Reproduce all records below exactly.

Stored data entries:
/---

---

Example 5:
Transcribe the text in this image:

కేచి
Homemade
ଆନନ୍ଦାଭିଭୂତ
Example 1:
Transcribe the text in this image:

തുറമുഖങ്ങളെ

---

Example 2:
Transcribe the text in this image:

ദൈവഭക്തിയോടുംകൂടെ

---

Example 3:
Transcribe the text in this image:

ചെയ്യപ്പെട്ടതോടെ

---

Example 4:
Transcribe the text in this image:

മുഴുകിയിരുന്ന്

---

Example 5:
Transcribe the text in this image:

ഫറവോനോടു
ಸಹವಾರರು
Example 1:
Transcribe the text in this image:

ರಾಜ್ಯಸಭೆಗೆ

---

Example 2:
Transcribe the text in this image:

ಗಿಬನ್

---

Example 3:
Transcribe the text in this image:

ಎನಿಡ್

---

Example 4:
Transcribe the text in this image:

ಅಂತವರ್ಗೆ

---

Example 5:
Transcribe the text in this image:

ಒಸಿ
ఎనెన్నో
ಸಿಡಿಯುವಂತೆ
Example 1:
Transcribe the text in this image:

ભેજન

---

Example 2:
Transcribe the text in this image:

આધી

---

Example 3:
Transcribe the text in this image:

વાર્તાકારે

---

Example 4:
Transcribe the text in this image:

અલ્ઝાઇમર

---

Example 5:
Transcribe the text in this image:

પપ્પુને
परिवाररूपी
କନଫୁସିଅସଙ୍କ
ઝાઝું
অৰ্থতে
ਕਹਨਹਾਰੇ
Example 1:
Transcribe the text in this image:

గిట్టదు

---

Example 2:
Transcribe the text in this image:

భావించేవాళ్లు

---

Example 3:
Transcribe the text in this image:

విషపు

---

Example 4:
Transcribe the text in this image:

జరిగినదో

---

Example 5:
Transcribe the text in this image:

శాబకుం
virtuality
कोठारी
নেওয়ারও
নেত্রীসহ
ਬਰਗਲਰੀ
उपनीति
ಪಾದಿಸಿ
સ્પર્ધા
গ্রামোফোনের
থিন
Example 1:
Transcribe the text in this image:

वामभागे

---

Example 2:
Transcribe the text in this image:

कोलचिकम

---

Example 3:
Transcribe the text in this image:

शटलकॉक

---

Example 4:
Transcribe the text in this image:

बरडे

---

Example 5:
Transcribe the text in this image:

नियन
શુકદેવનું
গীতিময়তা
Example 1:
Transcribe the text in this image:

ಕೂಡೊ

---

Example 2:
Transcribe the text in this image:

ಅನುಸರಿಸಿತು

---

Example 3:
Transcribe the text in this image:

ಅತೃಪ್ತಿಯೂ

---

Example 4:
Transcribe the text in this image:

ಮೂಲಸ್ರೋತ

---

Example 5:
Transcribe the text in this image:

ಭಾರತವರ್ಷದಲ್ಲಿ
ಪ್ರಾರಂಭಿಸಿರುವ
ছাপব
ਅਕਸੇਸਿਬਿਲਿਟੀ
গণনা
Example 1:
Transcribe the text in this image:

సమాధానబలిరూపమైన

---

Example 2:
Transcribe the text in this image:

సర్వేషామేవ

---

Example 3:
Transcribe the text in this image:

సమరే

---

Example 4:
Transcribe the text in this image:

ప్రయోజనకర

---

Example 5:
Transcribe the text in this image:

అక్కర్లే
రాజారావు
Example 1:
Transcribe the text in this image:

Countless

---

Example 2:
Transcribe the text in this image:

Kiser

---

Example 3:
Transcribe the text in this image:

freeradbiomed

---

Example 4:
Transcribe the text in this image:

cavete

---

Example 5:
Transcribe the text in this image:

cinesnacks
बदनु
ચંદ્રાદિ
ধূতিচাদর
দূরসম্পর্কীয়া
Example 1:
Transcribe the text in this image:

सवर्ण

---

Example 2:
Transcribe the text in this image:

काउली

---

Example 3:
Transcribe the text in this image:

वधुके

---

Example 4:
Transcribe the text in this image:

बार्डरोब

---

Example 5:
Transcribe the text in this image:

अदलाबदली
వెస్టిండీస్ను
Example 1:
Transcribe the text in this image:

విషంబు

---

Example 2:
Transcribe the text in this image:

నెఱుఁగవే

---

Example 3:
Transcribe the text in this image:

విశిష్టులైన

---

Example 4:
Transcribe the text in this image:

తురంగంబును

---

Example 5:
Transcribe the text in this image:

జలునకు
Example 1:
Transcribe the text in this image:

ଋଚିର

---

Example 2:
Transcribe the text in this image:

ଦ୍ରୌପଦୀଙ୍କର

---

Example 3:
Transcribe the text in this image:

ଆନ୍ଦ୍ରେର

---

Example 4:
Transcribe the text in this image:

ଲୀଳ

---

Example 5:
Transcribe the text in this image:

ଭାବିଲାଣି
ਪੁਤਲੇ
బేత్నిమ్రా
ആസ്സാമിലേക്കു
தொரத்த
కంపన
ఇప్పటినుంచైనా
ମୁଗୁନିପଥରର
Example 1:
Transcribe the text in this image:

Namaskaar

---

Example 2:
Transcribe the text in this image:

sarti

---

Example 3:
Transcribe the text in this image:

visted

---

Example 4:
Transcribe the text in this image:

\---

Result for this task -
---

Example 5:
Transcribe the text in this image:

కేచి
Homemade
ଆନନ୍ଦାଭିଭୂତ
Example 1:
Transcribe the text in this image:

തുറമുഖങ്ങളെ

---

Example 2:
Transcribe the text in this image:

ദൈവഭക്തിയോടുംകൂടെ

---

Example 3:
Transcribe the text in this image:

ചെയ്യപ്പെട്ടതോടെ

---

Example 4:
Transcribe the text in this image:

മുഴുകിയിരുന്ന്

---

Example 5:
Transcribe the text in this image:

ഫറവോനോടു
ಸಹವಾರರು
Example 1:
Transcribe the text in this image:

ರಾಜ್ಯಸಭೆಗೆ

---

Example 2:
Transcribe the text in this image:

ಗಿಬನ್

---

Example 3:
Transcribe the text in this image:

ಎನಿಡ್

---

Example 4:
Transcribe the text in this image:

ಅಂತವರ್ಗೆ

---

Example 5:
Transcribe the text in this image:

ಒಸಿ
ఎనెన్నో
ಸಿಡಿಯುವಂತೆ
Example 1:
Transcribe the text in this image:

ભેજન

---

Example 2:
Transcribe the text in this image:

આધી

---

Example 3:
Transcribe the text in this image:

વાર્તાકારે

---

Example 4:
Transcribe the text in this image:

અલ્ઝાઇમર

---

Example 5:
Transcribe the text in this image:

પપ્પુને
परिवाररूपी
କନଫୁସିଅସଙ୍କ
ઝાઝું
অৰ্থতে
ਕਹਨਹਾਰੇ
Example 1:
Transcribe the text in this image:

గిట్టదు

---

Example 2:
Transcribe the text in this image:

భావించేవాళ్లు

---

Example 3:
Transcribe the text in this image:

విషపు

---

Example 4:
Transcribe the text in this image:

జరిగినదో

---

Example 5:
Transcribe the text in this image:

శాబకుం
virtuality
कोठारी
নেওয়ারও
নেত্রীসহ
ਬਰਗਲਰੀ
उपनीति
ಪಾದಿಸಿ
સ્પર્ધા
গ্রামোফোনের
থিন
Example 1:
Transcribe the text in this image:

वामभागे

---

Example 2:
Transcribe the text in this image:

कोलचिकम

---

Example 3:
Transcribe the text in this image:

शटलकॉक

---

Example 4:
Transcribe the text in this image:

बरडे

---

Example 5:
Transcribe the text in this image:

नियन
શુકદેવનું
গীতিময়তা
Example 1:
Transcribe the text in this image:

ಕೂಡೊ

---

Example 2:
Transcribe the text in this image:

ಅನುಸರಿಸಿತು

---

Example 3:
Transcribe the text in this image:

ಅತೃಪ್ತಿಯೂ

---

Example 4:
Transcribe the text in this image:

ಮೂಲಸ್ರೋತ

---

Example 5:
Transcribe the text in this image:

ಭಾರತವರ್ಷದಲ್ಲಿ
ಪ್ರಾರಂಭಿಸಿರುವ
ছাপব
ਅਕਸੇਸਿਬਿਲਿਟੀ
গণনা
Example 1:
Transcribe the text in this image:

సమాధానబలిరూపమైన

---

Example 2:
Transcribe the text in this image:

సర్వేషామేవ

---

Example 3:
Transcribe the text in this image:

సమరే

---

Example 4:
Transcribe the text in this image:

ప్రయోజనకర

---

Example 5:
Transcribe the text in this image:

అక్కర్లే
రాజారావు
Example 1:
Transcribe the text in this image:

Countless

---

Example 2:
Transcribe the text in this image:

Kiser

---

Example 3:
Transcribe the text in this image:

freeradbiomed

---

Example 4:
Transcribe the text in this image:

cavete

---

Example 5:
Transcribe the text in this image:

cinesnacks
बदनु
ચંદ્રાદિ
ধূতিচাদর
দূরসম্পর্কীয়া
Example 1:
Transcribe the text in this image:

सवर्ण

---

Example 2:
Transcribe the text in this image:

काउली

---

Example 3:
Transcribe the text in this image:

वधुके

---

Example 4:
Transcribe the text in this image:

बार्डरोब

---

Example 5:
Transcribe the text in this image:

अदलाबदली
వెస్టిండీస్ను
Example 1:
Transcribe the text in this image:

విషంబు

---

Example 2:
Transcribe the text in this image:

నెఱుఁగవే

---

Example 3:
Transcribe the text in this image:

విశిష్టులైన

---

Example 4:
Transcribe the text in this image:

తురంగంబును

---

Example 5:
Transcribe the text in this image:

జలునకు
Example 1:
Transcribe the text in this image:

ଋଚିର

---

Example 2:
Transcribe the text in this image:

ଦ୍ରୌପଦୀଙ୍କର

---

Example 3:
Transcribe the text in this image:

ଆନ୍ଦ୍ରେର

---

Example 4:
Transcribe the text in this image:

ଲୀଳ

---

Example 5:
Transcribe the text in this image:

ଭାବିଲାଣି
ਪੁਤਲੇ
బేత్నిమ్రా
ആസ്സാമിലേക്കു
தொரத்த
కంపన
ఇప్పటినుంచైనా
ମୁଗୁନିପଥରର
Example 1:
Transcribe the text in this image:

Namaskaar

---

Example 2:
Transcribe the text in this image:

sarti

---

Example 3:
Transcribe the text in this image:

visted

---

Example 4:
Transcribe the text in this image:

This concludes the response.